[TEXTAUSZUG]:
Ein altes Gebäude in neuem Glanz

Farbschicht um Farbschicht hatten die Maler entfernt. Zuerst die braune, dann die grüne und rote, bis das Weiß zu Tage kam. Heute präsentiert sich die Eingangshalle in der „Brücke“ so, wie sie Wilhelm Riphahn 1949/50 konzipierte. Die Wände sind wieder weiß, ein Foyer aus den 70er Jahren hat der alten Weitläufigkeit des Raumes Platz gemacht.

Suche nach neuen Nutzern

Fast fünf Jahrzehnte lang hatte das „British Council“ am Neumarkt residiert. Im Jahr 2000 kam dann das Aus: Die britische Regierung beorderte seine Mitarbeiter nach Berlin, der Kölner Standort wurde aufgelöst. Fortan bestimmten Studentenpartys und kurzzeitige Filmreihen, Ausstellungen und Vorträge von „Kölndesign“ das Leben im Riphahn-Bau, der zunehmend verfiel. Das Problem lag auf der Hand: Wie im Institut Français war die britische Regierung stets nur Nutzer, nicht aber Besitzer ihres Kulturinstitutes gewesen, das ihr die Stadt Köln kostenfrei zur Verfügung gestellt hatte. Folglich hatte man die Instandsetzung des Gebäudes über Jahrzehnte vernachlässigt. Nun jedoch wollten oder konnten weder private Investoren noch die Stadt sich dazu entschließen, dauerhaft in seinen Erhalt zu investieren.

Glück im Unglück

Das Bauloch am Neumarkt wurde da zum Glücksfall. Hier sollte der Kölnische Kunstverein ein neues Zuhause finden , nachdem die Stadt sein altes Domizil an der Cäcilienstraße im Herbst 2002 hatte abreißen lassen. Doch der zuvor angekündigte neue Museumskomplex ließ auf sich warten – bis heute. Kurzerhand machte sich die renommierte Kölner Künstlerinstitution selbst auf die Suche nach Alternativen und wurde, wenige Meter von der alten Haustür entfernt, fündig.

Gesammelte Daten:
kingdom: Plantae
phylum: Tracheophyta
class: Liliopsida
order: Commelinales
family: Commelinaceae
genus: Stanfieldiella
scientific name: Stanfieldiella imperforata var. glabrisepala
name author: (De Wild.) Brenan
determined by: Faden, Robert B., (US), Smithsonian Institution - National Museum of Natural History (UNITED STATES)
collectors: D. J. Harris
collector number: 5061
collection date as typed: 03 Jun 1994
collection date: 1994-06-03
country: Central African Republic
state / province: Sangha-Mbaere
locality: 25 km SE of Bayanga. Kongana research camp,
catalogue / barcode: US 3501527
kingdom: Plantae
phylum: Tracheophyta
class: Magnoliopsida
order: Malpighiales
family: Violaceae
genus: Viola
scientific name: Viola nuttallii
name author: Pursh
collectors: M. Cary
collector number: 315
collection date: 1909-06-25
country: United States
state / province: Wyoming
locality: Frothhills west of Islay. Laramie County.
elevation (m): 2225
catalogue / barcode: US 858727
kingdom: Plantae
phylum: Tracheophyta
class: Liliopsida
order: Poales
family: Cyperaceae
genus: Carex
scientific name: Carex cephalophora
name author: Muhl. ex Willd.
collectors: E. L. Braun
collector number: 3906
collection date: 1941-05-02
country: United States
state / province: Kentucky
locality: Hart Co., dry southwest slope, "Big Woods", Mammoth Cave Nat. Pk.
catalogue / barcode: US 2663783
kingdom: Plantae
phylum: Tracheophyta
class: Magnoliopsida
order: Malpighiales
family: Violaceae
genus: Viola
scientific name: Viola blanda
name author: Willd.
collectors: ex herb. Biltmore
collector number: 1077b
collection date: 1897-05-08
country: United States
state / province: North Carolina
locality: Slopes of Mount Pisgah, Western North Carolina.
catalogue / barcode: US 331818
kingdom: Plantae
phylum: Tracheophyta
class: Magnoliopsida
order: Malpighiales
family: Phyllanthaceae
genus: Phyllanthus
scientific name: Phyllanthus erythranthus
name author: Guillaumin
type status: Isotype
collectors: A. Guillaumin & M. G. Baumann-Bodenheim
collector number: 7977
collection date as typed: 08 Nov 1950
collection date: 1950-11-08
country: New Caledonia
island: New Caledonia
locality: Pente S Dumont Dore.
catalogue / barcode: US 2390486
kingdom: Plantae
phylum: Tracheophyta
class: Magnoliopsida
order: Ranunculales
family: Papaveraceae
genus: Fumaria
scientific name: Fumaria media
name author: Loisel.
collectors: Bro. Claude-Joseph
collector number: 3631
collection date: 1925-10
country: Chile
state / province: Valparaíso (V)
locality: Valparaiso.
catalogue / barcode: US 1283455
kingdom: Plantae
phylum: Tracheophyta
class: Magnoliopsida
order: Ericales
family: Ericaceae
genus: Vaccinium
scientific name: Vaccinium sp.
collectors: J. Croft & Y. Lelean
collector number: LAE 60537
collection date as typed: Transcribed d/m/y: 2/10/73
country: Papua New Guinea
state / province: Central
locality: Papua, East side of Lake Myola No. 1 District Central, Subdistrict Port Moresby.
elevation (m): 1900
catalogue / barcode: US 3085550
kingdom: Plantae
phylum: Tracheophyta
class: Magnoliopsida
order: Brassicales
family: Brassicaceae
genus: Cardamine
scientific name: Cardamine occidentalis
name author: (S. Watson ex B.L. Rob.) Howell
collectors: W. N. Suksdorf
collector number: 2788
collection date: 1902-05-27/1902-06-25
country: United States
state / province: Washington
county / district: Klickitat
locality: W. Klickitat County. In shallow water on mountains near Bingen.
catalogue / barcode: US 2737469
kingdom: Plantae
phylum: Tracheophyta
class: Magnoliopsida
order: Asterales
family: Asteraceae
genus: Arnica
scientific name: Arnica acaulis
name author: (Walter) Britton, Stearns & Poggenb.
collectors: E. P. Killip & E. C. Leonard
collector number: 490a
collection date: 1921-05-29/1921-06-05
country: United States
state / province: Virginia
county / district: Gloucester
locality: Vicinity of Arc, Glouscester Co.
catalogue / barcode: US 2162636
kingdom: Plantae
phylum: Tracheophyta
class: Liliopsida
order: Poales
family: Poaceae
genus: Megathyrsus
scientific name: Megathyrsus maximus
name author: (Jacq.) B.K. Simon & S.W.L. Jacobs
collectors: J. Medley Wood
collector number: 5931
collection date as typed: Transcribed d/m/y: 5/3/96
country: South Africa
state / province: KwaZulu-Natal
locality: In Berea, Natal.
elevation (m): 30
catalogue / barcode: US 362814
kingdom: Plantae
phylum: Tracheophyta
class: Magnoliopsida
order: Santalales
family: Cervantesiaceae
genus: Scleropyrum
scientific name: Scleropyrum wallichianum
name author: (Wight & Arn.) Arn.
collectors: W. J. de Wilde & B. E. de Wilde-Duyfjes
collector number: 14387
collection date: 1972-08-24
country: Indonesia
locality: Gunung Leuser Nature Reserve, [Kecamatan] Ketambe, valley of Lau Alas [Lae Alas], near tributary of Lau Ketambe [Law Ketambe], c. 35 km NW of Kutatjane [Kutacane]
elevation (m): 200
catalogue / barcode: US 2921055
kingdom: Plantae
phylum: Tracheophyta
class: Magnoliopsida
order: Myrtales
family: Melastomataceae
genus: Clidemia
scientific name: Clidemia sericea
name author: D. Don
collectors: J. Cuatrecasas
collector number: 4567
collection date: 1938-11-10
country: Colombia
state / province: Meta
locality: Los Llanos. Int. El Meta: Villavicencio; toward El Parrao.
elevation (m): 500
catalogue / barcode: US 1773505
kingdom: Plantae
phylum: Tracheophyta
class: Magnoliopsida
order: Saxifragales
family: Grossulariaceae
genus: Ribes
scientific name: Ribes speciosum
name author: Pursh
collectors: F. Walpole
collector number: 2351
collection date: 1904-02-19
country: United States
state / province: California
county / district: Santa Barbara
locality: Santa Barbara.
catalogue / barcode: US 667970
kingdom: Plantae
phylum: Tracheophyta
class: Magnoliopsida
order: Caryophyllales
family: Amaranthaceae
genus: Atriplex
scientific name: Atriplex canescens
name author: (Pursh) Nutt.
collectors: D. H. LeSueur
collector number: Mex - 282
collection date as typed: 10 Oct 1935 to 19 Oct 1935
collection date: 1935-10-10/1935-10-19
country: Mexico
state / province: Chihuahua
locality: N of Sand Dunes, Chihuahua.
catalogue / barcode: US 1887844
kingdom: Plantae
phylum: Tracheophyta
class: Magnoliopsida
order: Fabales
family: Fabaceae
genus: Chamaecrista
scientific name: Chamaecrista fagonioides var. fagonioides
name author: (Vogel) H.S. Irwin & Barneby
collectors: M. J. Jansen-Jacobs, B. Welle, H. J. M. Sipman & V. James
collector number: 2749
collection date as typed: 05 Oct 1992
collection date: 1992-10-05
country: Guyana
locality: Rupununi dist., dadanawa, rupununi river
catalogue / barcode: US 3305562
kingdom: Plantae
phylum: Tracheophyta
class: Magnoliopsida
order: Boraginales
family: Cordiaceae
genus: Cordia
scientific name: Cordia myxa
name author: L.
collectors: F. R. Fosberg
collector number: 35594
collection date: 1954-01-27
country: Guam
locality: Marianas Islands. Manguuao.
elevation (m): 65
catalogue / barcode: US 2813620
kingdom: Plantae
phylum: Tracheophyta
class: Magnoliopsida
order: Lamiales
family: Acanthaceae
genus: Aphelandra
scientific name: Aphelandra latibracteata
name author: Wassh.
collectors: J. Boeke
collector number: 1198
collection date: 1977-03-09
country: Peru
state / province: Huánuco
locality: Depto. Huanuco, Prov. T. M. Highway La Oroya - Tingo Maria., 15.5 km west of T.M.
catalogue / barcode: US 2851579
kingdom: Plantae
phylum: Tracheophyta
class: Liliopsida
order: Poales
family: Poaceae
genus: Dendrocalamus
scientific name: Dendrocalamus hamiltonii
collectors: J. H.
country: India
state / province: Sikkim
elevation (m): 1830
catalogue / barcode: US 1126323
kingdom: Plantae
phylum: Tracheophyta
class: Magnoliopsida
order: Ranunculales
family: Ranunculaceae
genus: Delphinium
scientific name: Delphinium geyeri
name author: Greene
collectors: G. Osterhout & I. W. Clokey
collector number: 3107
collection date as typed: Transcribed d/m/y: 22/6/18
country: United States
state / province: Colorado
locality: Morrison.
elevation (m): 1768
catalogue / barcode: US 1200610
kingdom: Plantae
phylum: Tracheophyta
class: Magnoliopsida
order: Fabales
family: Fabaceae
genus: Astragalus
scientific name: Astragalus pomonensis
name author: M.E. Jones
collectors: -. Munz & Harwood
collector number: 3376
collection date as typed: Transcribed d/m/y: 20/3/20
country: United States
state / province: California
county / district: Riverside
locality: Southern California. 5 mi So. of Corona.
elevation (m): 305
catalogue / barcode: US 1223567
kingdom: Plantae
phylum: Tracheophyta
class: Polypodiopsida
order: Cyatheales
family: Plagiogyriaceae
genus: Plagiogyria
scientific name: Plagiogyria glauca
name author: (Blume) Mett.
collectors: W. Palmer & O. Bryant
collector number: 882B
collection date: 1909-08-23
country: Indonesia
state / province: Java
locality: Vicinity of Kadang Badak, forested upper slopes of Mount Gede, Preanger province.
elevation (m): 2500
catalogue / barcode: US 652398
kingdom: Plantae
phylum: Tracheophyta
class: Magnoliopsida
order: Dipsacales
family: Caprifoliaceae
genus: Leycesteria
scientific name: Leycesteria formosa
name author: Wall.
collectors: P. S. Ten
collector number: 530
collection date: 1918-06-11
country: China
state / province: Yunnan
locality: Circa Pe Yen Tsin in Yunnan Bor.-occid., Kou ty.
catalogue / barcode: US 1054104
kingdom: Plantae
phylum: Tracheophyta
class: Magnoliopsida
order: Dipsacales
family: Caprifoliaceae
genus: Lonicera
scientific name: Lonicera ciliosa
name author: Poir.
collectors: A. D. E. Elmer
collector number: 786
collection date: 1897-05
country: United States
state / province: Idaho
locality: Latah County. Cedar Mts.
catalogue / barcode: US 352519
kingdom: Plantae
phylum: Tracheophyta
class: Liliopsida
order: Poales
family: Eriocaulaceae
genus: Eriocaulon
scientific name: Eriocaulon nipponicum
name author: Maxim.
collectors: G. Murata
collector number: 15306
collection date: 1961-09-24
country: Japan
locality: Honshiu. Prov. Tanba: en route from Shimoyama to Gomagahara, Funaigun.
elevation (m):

[ÜBUNGSAUFGABE A]:
Den Abschnitt des Textes über den Riphahn-Bau von „Farbschicht um Farbschicht“ bis einschließlich „Raumes Platz gemacht.“ abgeändert wiedergeben, wobei „Eingangshalle“ durch „Vorhalle“ ersetzt wird.
[ÜBUNGSAUFGABE B]:
Die Zeilen der Datensätze von der Zeile mit „scientific name: Viola blanda“ bis einschließlich der Zeile mit „locality: Slopes of“ als nummerierte Liste ohne Leerzeilen darstellen.

[LÖSUNG A]:
Farbschicht um Farbschicht hatten die Maler entfernt. Zuerst die braune, dann die grüne und rote, bis das Weiß zu Tage kam. Heute präsentiert sich die Vorhalle in der „Brücke“ so, wie sie Wilhelm Riphahn 1949/50 konzipierte. Die Wände sind wieder weiß, ein Foyer aus den 70er Jahren hat der alten Weitläufigkeit des Raumes Platz gemacht.

[LÖSUNG B]:
1. scientific name: Viola blanda
2. name author: Willd.
3. collectors: ex herb. Biltmore
4. collector number: 1077b
5. collection date: 1897-05-08
6. country: United States
7. state / province: North Carolina
8. locality: Slopes of Mount Pisgah, Western North Carolina.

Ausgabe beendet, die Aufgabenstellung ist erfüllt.